### Entries supplied
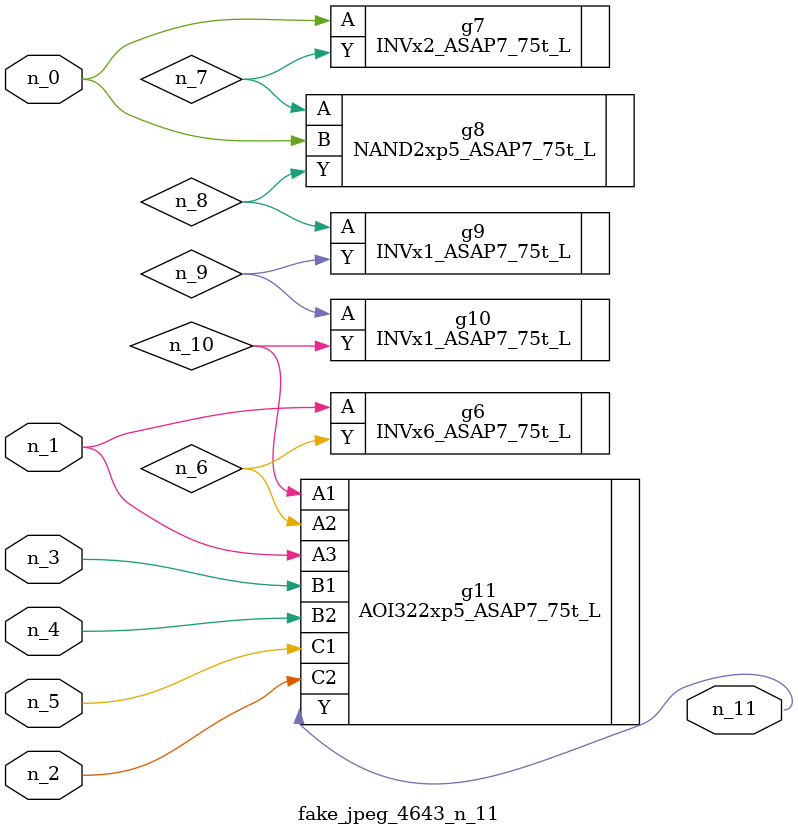
<source format=v>
module fake_jpeg_4643_n_11 (n_3, n_2, n_1, n_0, n_4, n_5, n_11);

input n_3;
input n_2;
input n_1;
input n_0;
input n_4;
input n_5;

output n_11;

wire n_10;
wire n_8;
wire n_9;
wire n_6;
wire n_7;

INVx6_ASAP7_75t_L g6 ( 
.A(n_1),
.Y(n_6)
);

INVx2_ASAP7_75t_L g7 ( 
.A(n_0),
.Y(n_7)
);

NAND2xp5_ASAP7_75t_L g8 ( 
.A(n_7),
.B(n_0),
.Y(n_8)
);

INVx1_ASAP7_75t_L g9 ( 
.A(n_8),
.Y(n_9)
);

INVx1_ASAP7_75t_L g10 ( 
.A(n_9),
.Y(n_10)
);

AOI322xp5_ASAP7_75t_L g11 ( 
.A1(n_10),
.A2(n_6),
.A3(n_1),
.B1(n_3),
.B2(n_4),
.C1(n_5),
.C2(n_2),
.Y(n_11)
);


endmodule
</source>
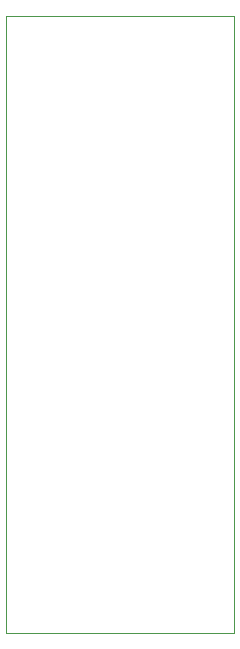
<source format=gm1>
G04 #@! TF.GenerationSoftware,KiCad,Pcbnew,9.0.7*
G04 #@! TF.CreationDate,2026-02-14T15:35:40+11:00*
G04 #@! TF.ProjectId,16BitFlashROM_Adaptor,31364269-7446-46c6-9173-68524f4d5f41,rev?*
G04 #@! TF.SameCoordinates,Original*
G04 #@! TF.FileFunction,Profile,NP*
%FSLAX46Y46*%
G04 Gerber Fmt 4.6, Leading zero omitted, Abs format (unit mm)*
G04 Created by KiCad (PCBNEW 9.0.7) date 2026-02-14 15:35:40*
%MOMM*%
%LPD*%
G01*
G04 APERTURE LIST*
G04 #@! TA.AperFunction,Profile*
%ADD10C,0.100000*%
G04 #@! TD*
G04 APERTURE END LIST*
D10*
X137700000Y-86900000D02*
X156940000Y-86900000D01*
X156940000Y-139160000D01*
X137700000Y-139160000D01*
X137700000Y-86900000D01*
M02*

</source>
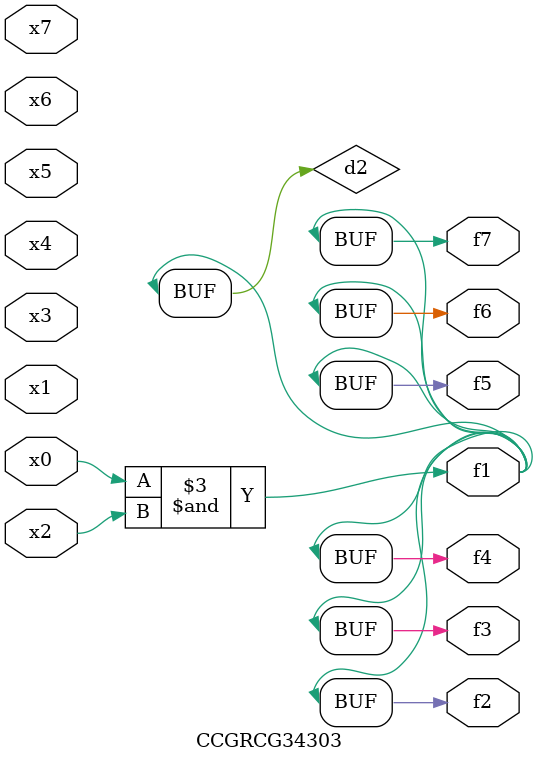
<source format=v>
module CCGRCG34303(
	input x0, x1, x2, x3, x4, x5, x6, x7,
	output f1, f2, f3, f4, f5, f6, f7
);

	wire d1, d2;

	nor (d1, x3, x6);
	and (d2, x0, x2);
	assign f1 = d2;
	assign f2 = d2;
	assign f3 = d2;
	assign f4 = d2;
	assign f5 = d2;
	assign f6 = d2;
	assign f7 = d2;
endmodule

</source>
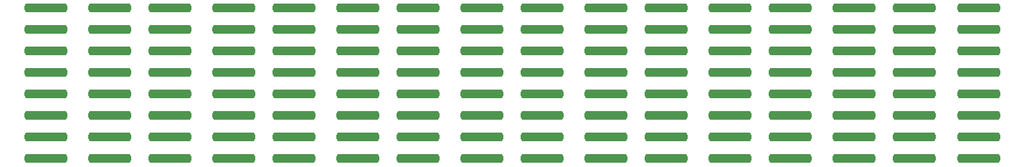
<source format=gbr>
%TF.GenerationSoftware,KiCad,Pcbnew,(7.0.0)*%
%TF.CreationDate,2023-03-30T09:23:00-07:00*%
%TF.ProjectId,europower_board,6575726f-706f-4776-9572-5f626f617264,rev?*%
%TF.SameCoordinates,Original*%
%TF.FileFunction,Paste,Top*%
%TF.FilePolarity,Positive*%
%FSLAX46Y46*%
G04 Gerber Fmt 4.6, Leading zero omitted, Abs format (unit mm)*
G04 Created by KiCad (PCBNEW (7.0.0)) date 2023-03-30 09:23:00*
%MOMM*%
%LPD*%
G01*
G04 APERTURE LIST*
G04 Aperture macros list*
%AMRoundRect*
0 Rectangle with rounded corners*
0 $1 Rounding radius*
0 $2 $3 $4 $5 $6 $7 $8 $9 X,Y pos of 4 corners*
0 Add a 4 corners polygon primitive as box body*
4,1,4,$2,$3,$4,$5,$6,$7,$8,$9,$2,$3,0*
0 Add four circle primitives for the rounded corners*
1,1,$1+$1,$2,$3*
1,1,$1+$1,$4,$5*
1,1,$1+$1,$6,$7*
1,1,$1+$1,$8,$9*
0 Add four rect primitives between the rounded corners*
20,1,$1+$1,$2,$3,$4,$5,0*
20,1,$1+$1,$4,$5,$6,$7,0*
20,1,$1+$1,$6,$7,$8,$9,0*
20,1,$1+$1,$8,$9,$2,$3,0*%
G04 Aperture macros list end*
%ADD10RoundRect,0.255000X-2.245000X-0.255000X2.245000X-0.255000X2.245000X0.255000X-2.245000X0.255000X0*%
G04 APERTURE END LIST*
D10*
%TO.C,J8*%
X134350000Y-26800000D03*
X134350000Y-29340000D03*
X134350000Y-31880000D03*
X134350000Y-34420000D03*
X134350000Y-36960000D03*
X134350000Y-39500000D03*
X134350000Y-42040000D03*
X134350000Y-44580000D03*
X141950000Y-26800000D03*
X141950000Y-29340000D03*
X141950000Y-31880000D03*
X141950000Y-34420000D03*
X141950000Y-36960000D03*
X141950000Y-39500000D03*
X141950000Y-42040000D03*
X141950000Y-44580000D03*
%TD*%
%TO.C,J7*%
X119700000Y-26800000D03*
X119700000Y-29340000D03*
X119700000Y-31880000D03*
X119700000Y-34420000D03*
X119700000Y-36960000D03*
X119700000Y-39500000D03*
X119700000Y-42040000D03*
X119700000Y-44580000D03*
X127300000Y-26800000D03*
X127300000Y-29340000D03*
X127300000Y-31880000D03*
X127300000Y-34420000D03*
X127300000Y-36960000D03*
X127300000Y-39500000D03*
X127300000Y-42040000D03*
X127300000Y-44580000D03*
%TD*%
%TO.C,J6*%
X105050000Y-26800000D03*
X105050000Y-29340000D03*
X105050000Y-31880000D03*
X105050000Y-34420000D03*
X105050000Y-36960000D03*
X105050000Y-39500000D03*
X105050000Y-42040000D03*
X105050000Y-44580000D03*
X112650000Y-26800000D03*
X112650000Y-29340000D03*
X112650000Y-31880000D03*
X112650000Y-34420000D03*
X112650000Y-36960000D03*
X112650000Y-39500000D03*
X112650000Y-42040000D03*
X112650000Y-44580000D03*
%TD*%
%TO.C,J5*%
X90400000Y-26800000D03*
X90400000Y-29340000D03*
X90400000Y-31880000D03*
X90400000Y-34420000D03*
X90400000Y-36960000D03*
X90400000Y-39500000D03*
X90400000Y-42040000D03*
X90400000Y-44580000D03*
X98000000Y-26800000D03*
X98000000Y-29340000D03*
X98000000Y-31880000D03*
X98000000Y-34420000D03*
X98000000Y-36960000D03*
X98000000Y-39500000D03*
X98000000Y-42040000D03*
X98000000Y-44580000D03*
%TD*%
%TO.C,J4*%
X75750000Y-26800000D03*
X75750000Y-29340000D03*
X75750000Y-31880000D03*
X75750000Y-34420000D03*
X75750000Y-36960000D03*
X75750000Y-39500000D03*
X75750000Y-42040000D03*
X75750000Y-44580000D03*
X83350000Y-26800000D03*
X83350000Y-29340000D03*
X83350000Y-31880000D03*
X83350000Y-34420000D03*
X83350000Y-36960000D03*
X83350000Y-39500000D03*
X83350000Y-42040000D03*
X83350000Y-44580000D03*
%TD*%
%TO.C,J3*%
X61100000Y-26800000D03*
X61100000Y-29340000D03*
X61100000Y-31880000D03*
X61100000Y-34420000D03*
X61100000Y-36960000D03*
X61100000Y-39500000D03*
X61100000Y-42040000D03*
X61100000Y-44580000D03*
X68700000Y-26800000D03*
X68700000Y-29340000D03*
X68700000Y-31880000D03*
X68700000Y-34420000D03*
X68700000Y-36960000D03*
X68700000Y-39500000D03*
X68700000Y-42040000D03*
X68700000Y-44580000D03*
%TD*%
%TO.C,J2*%
X46450000Y-26800000D03*
X46450000Y-29340000D03*
X46450000Y-31880000D03*
X46450000Y-34420000D03*
X46450000Y-36960000D03*
X46450000Y-39500000D03*
X46450000Y-42040000D03*
X46450000Y-44580000D03*
X54050000Y-26800000D03*
X54050000Y-29340000D03*
X54050000Y-31880000D03*
X54050000Y-34420000D03*
X54050000Y-36960000D03*
X54050000Y-39500000D03*
X54050000Y-42040000D03*
X54050000Y-44580000D03*
%TD*%
%TO.C,J1*%
X31800000Y-26800000D03*
X31800000Y-29340000D03*
X31800000Y-31880000D03*
X31800000Y-34420000D03*
X31800000Y-36960000D03*
X31800000Y-39500000D03*
X31800000Y-42040000D03*
X31800000Y-44580000D03*
X39400000Y-26800000D03*
X39400000Y-29340000D03*
X39400000Y-31880000D03*
X39400000Y-34420000D03*
X39400000Y-36960000D03*
X39400000Y-39500000D03*
X39400000Y-42040000D03*
X39400000Y-44580000D03*
%TD*%
M02*

</source>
######
#### Task instructions
Take every line above carrying "input" and return it.

#### Exercise response
input n_3;
input n_2;
input n_1;
input n_0;
input n_4;
input n_5;
	input x0, x1, x2, x3, x4, x5, x6, x7,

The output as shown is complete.